====== Dataset extract

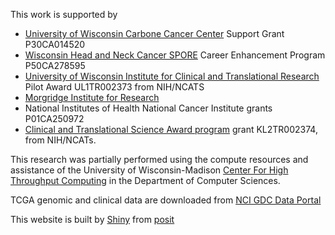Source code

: This work is supported by 

- [University of Wisconsin Carbone Cancer Center](https://cancer.wisc.edu/) Support Grant P30CA014520 
- [Wisconsin Head and Neck Cancer SPORE](https://hn-spore.wisc.edu/) Career Enhancement Program P50CA278595 
- [University of Wisconsin Institute for Clinical and Translational Research](https://ictr.wisc.edu/) Pilot Award UL1TR002373 from NIH/NCATS 
- [Morgridge Institute for Research](https://morgridge.org/)
- National Institutes of Health National Cancer Institute grants P01CA250972
- [Clinical and Translational Science Award program](http://ncats.nih.gov/ctsa) grant KL2TR002374, from NIH/NCATs.

This research was partially performed using the compute resources and assistance of the University of Wisconsin-Madison [Center For High Throughput Computing](https://chtc.cs.wisc.edu/) in the Department of Computer Sciences. 

TCGA genomic and clinical data are downloaded from [NCI GDC Data Portal](https://portal.gdc.cancer.gov/)

This website is built by [Shiny](https://www.rstudio.com/products/shiny/) from [posit](https://posit.co/)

============

### What to produce
Lines of the listing above that hold the string "Award" should each be copied.

### Answer for the task
- [University of Wisconsin Institute for Clinical and Translational Research](https://ictr.wisc.edu/) Pilot Award UL1TR002373 from NIH/NCATS 
- [Clinical and Translational Science Award program](http://ncats.nih.gov/ctsa) grant KL2TR002374, from NIH/NCATs.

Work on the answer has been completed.